Perhaps the decline of North Korea's military and a change of focus by South Korea to battlefields north of the DMZ make the South Koreans no longer believe that the only way to protect Seoul is to avoid angering North Korea, as I wrote 9 years ago:
If a crisis erupts on the Korean peninsula and the North Koreans fire even a warning barrage at Seoul, I expect the South Korean army to march north of the DMZ and carve out a no-launch zone in an arc around Seoul to protect their capital and home to a quarter of the population from North Korean artillery.
Maybe a new balance of power is why that warning to stand down hasn't been happening.
UPDATE: It appears we are more worried about North Korea lashing out in fear than in putting a lot of pressure on North Korea:
The United States, its allies and China are working together on a range of responses to North Korea's latest failed ballistic missile test, U.S. President Donald Trump's national security adviser said on Sunday, citing what he called an international consensus to act.

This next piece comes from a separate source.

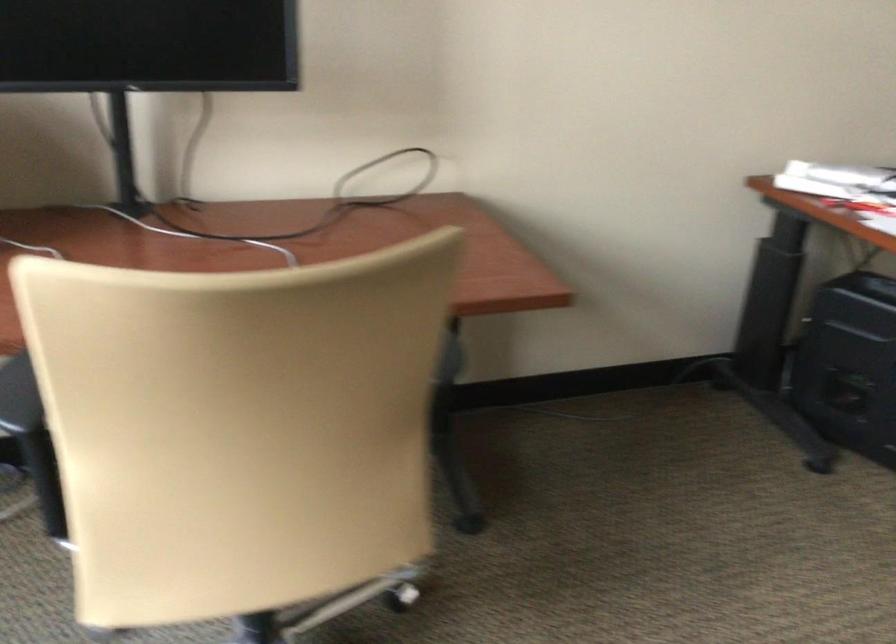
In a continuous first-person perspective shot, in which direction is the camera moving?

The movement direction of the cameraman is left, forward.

H.R. McMaster indicated that Trump was not considering military action for now.
I suppose if Trump is planning to lead a US-South Korea-Japan strike, that's the message he'd want out there, of course.
UPDATE: In light of the failure of the North Korean missile test and the lack of a nuclear test, the crisis seems to be abating.
Chinese pressure was likely the factor for the latter (assuming the test is postponed for other than technical reasons).
But given the expectations for a strike that were building up should the North Koreans have done something this weekend, the failure of the missile test was convenient for the Trump administration, no?
One Trump administration official declined to comment on a question of whether we had something to do with the missile failure. So did we do something? Was there an airborne (or maybe sub-carried if it surfaced) laser (or AESA-type beam) that could have struck the missile on launch without being detected?
Sure, there is some speculation out there that it might have been cyber interference, but if we did something I'm going to guess cyber is just the trendy plausible explanation put out to keep the real cause secret.
I did sketch out a layered anti-missile defense (that has only gotten better since that 2008 post) that included boost-phase counter-measures. Did we use one of those?
Putting pressure on North Korea would be served if they thought we were willing to strike if they did something and only the fact that they didn't do something (a successful missile test or a nuke test) held us off.
Sheer, wild-eyed, no-evidence speculation on my part, of course. I don't even think I believe we could pull something like this off. But I do have a good imagination.
UPDATE: US-ROK air exercises (regularly scheduled Max Thnder) will continue for the balance of this month.
UPDATE: Completely unrelated news:
The directed energy weapon is “rapidly moving” from the conceptual to the practical, he said in late March. [Air Force LTG Brad] Webb recently visited MIT Lincoln Labs to view its advancements, and saw Naval Sea Systems Command Dahlgren’s latest efforts to network all of the various components within the aircraft.
He was impressed by the improvements that had been made.
Could we have an early version of the airborne laser that we were willing to use on the North Koreans?
Probably not. The simplest explanation for the North Korean missile test failure is that the technology is not developed yet.
And it doesn't hurt to make enemies wonder, I suppose.